**EXERCISE**
Transcribe all of the records exactly, leaving every line as it is.
-- EXERCISE MATERIALS follows --
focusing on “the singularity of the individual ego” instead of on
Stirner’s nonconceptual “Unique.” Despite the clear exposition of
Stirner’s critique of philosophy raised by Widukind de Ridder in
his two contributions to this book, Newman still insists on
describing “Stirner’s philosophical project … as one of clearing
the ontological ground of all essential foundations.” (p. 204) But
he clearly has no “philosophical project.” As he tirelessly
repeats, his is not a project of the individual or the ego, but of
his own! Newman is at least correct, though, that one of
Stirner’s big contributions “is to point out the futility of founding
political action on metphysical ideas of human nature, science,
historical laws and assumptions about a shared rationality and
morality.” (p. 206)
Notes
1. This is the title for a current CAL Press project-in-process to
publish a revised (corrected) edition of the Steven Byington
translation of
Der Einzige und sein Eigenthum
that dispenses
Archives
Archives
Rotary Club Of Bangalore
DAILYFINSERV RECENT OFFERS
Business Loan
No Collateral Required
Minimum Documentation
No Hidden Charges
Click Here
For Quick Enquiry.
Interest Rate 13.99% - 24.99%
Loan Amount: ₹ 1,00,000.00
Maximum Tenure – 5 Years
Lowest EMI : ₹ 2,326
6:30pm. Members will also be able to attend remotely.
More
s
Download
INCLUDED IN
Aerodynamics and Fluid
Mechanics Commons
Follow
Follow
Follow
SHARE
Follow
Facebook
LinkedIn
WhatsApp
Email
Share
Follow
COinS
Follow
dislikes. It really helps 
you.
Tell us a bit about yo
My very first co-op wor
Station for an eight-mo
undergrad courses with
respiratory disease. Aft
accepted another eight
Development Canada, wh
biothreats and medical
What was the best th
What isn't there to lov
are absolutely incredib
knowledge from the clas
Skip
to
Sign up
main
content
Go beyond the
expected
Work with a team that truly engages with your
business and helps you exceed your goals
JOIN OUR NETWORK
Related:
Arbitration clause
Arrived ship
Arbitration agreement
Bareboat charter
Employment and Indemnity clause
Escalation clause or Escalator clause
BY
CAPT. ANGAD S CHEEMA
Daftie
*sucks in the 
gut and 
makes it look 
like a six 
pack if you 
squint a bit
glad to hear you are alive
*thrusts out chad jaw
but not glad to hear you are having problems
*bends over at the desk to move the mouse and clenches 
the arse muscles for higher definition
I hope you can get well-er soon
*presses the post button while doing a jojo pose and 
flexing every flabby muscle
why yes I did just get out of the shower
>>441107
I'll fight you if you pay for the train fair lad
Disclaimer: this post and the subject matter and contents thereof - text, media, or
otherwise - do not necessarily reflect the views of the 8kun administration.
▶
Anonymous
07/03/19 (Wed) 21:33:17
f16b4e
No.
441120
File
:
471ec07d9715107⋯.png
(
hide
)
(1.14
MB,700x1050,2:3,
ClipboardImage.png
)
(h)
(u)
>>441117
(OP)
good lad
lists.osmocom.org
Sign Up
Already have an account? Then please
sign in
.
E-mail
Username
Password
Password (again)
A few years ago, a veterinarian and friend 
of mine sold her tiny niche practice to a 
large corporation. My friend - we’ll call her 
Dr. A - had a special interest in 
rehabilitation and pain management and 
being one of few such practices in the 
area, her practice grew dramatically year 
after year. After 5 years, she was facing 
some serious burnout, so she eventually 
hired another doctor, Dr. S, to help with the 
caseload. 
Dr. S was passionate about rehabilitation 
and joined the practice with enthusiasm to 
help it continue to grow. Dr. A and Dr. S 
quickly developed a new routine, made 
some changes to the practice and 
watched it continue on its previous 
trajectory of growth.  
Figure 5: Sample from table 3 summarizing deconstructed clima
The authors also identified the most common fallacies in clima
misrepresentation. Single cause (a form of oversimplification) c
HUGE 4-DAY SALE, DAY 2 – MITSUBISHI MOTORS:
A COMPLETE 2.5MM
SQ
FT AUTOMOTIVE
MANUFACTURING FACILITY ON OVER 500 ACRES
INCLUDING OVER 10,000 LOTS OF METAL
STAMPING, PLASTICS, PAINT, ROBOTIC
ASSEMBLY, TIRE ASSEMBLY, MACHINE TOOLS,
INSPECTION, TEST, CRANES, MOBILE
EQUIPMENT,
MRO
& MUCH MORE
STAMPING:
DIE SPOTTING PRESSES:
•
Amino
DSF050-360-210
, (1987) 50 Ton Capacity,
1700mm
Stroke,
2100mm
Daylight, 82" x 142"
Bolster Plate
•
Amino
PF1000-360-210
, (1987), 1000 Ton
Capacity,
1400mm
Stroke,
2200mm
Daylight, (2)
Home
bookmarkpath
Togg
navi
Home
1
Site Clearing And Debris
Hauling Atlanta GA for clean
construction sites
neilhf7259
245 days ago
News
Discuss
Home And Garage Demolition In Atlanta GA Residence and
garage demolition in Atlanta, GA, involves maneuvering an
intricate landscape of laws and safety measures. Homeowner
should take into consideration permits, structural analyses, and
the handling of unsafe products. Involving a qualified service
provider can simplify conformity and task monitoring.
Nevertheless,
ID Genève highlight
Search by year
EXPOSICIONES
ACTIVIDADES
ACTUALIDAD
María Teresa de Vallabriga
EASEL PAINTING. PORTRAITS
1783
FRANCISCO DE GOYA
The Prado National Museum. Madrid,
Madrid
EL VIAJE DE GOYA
-- EXERCISE MATERIALS concluded --
**YOUR RESPONSE**
focusing on “the singularity of the individual ego” instead of on
Stirner’s nonconceptual “Unique.” Despite the clear exposition of
Stirner’s critique of philosophy raised by Widukind de Ridder in
his two contributions to this book, Newman still insists on
describing “Stirner’s philosophical project … as one of clearing
the ontological ground of all essential foundations.” (p. 204) But
he clearly has no “philosophical project.” As he tirelessly
repeats, his is not a project of the individual or the ego, but of
his own! Newman is at least correct, though, that one of
Stirner’s big contributions “is to point out the futility of founding
political action on metphysical ideas of human nature, science,
historical laws and assumptions about a shared rationality and
morality.” (p. 206)
Notes
1. This is the title for a current CAL Press project-in-process to
publish a revised (corrected) edition of the Steven Byington
translation of
Der Einzige und sein Eigenthum
that dispenses
Archives
Archives
Rotary Club Of Bangalore
DAILYFINSERV RECENT OFFERS
Business Loan
No Collateral Required
Minimum Documentation
No Hidden Charges
Click Here
For Quick Enquiry.
Interest Rate 13.99% - 24.99%
Loan Amount: ₹ 1,00,000.00
Maximum Tenure – 5 Years
Lowest EMI : ₹ 2,326
6:30pm. Members will also be able to attend remotely.
More
s
Download
INCLUDED IN
Aerodynamics and Fluid
Mechanics Commons
Follow
Follow
Follow
SHARE
Follow
Facebook
LinkedIn
WhatsApp
Email
Share
Follow
COinS
Follow
dislikes. It really helps 
you.
Tell us a bit about yo
My very first co-op wor
Station for an eight-mo
undergrad courses with
respiratory disease. Aft
accepted another eight
Development Canada, wh
biothreats and medical
What was the best th
What isn't there to lov
are absolutely incredib
knowledge from the clas
Skip
to
Sign up
main
content
Go beyond the
expected
Work with a team that truly engages with your
business and helps you exceed your goals
JOIN OUR NETWORK
Related:
Arbitration clause
Arrived ship
Arbitration agreement
Bareboat charter
Employment and Indemnity clause
Escalation clause or Escalator clause
BY
CAPT. ANGAD S CHEEMA
Daftie
*sucks in the 
gut and 
makes it look 
like a six 
pack if you 
squint a bit
glad to hear you are alive
*thrusts out chad jaw
but not glad to hear you are having problems
*bends over at the desk to move the mouse and clenches 
the arse muscles for higher definition
I hope you can get well-er soon
*presses the post button while doing a jojo pose and 
flexing every flabby muscle
why yes I did just get out of the shower
>>441107
I'll fight you if you pay for the train fair lad
Disclaimer: this post and the subject matter and contents thereof - text, media, or
otherwise - do not necessarily reflect the views of the 8kun administration.
▶
Anonymous
07/03/19 (Wed) 21:33:17
f16b4e
No.
441120
File
:
471ec07d9715107⋯.png
(
hide
)
(1.14
MB,700x1050,2:3,
ClipboardImage.png
)
(h)
(u)
>>441117
(OP)
good lad
lists.osmocom.org
Sign Up
Already have an account? Then please
sign in
.
E-mail
Username
Password
Password (again)
A few years ago, a veterinarian and friend 
of mine sold her tiny niche practice to a 
large corporation. My friend - we’ll call her 
Dr. A - had a special interest in 
rehabilitation and pain management and 
being one of few such practices in the 
area, her practice grew dramatically year 
after year. After 5 years, she was facing 
some serious burnout, so she eventually 
hired another doctor, Dr. S, to help with the 
caseload. 
Dr. S was passionate about rehabilitation 
and joined the practice with enthusiasm to 
help it continue to grow. Dr. A and Dr. S 
quickly developed a new routine, made 
some changes to the practice and 
watched it continue on its previous 
trajectory of growth.  
Figure 5: Sample from table 3 summarizing deconstructed clima
The authors also identified the most common fallacies in clima
misrepresentation. Single cause (a form of oversimplification) c
HUGE 4-DAY SALE, DAY 2 – MITSUBISHI MOTORS:
A COMPLETE 2.5MM
SQ
FT AUTOMOTIVE
MANUFACTURING FACILITY ON OVER 500 ACRES
INCLUDING OVER 10,000 LOTS OF METAL
STAMPING, PLASTICS, PAINT, ROBOTIC
ASSEMBLY, TIRE ASSEMBLY, MACHINE TOOLS,
INSPECTION, TEST, CRANES, MOBILE
EQUIPMENT,
MRO
& MUCH MORE
STAMPING:
DIE SPOTTING PRESSES:
•
Amino
DSF050-360-210
, (1987) 50 Ton Capacity,
1700mm
Stroke,
2100mm
Daylight, 82" x 142"
Bolster Plate
•
Amino
PF1000-360-210
, (1987), 1000 Ton
Capacity,
1400mm
Stroke,
2200mm
Daylight, (2)
Home
bookmarkpath
Togg
navi
Home
1
Site Clearing And Debris
Hauling Atlanta GA for clean
construction sites
neilhf7259
245 days ago
News
Discuss
Home And Garage Demolition In Atlanta GA Residence and
garage demolition in Atlanta, GA, involves maneuvering an
intricate landscape of laws and safety measures. Homeowner
should take into consideration permits, structural analyses, and
the handling of unsafe products. Involving a qualified service
provider can simplify conformity and task monitoring.
Nevertheless,
ID Genève highlight
Search by year
EXPOSICIONES
ACTIVIDADES
ACTUALIDAD
María Teresa de Vallabriga
EASEL PAINTING. PORTRAITS
1783
FRANCISCO DE GOYA
The Prado National Museum. Madrid,
Madrid
EL VIAJE DE GOYA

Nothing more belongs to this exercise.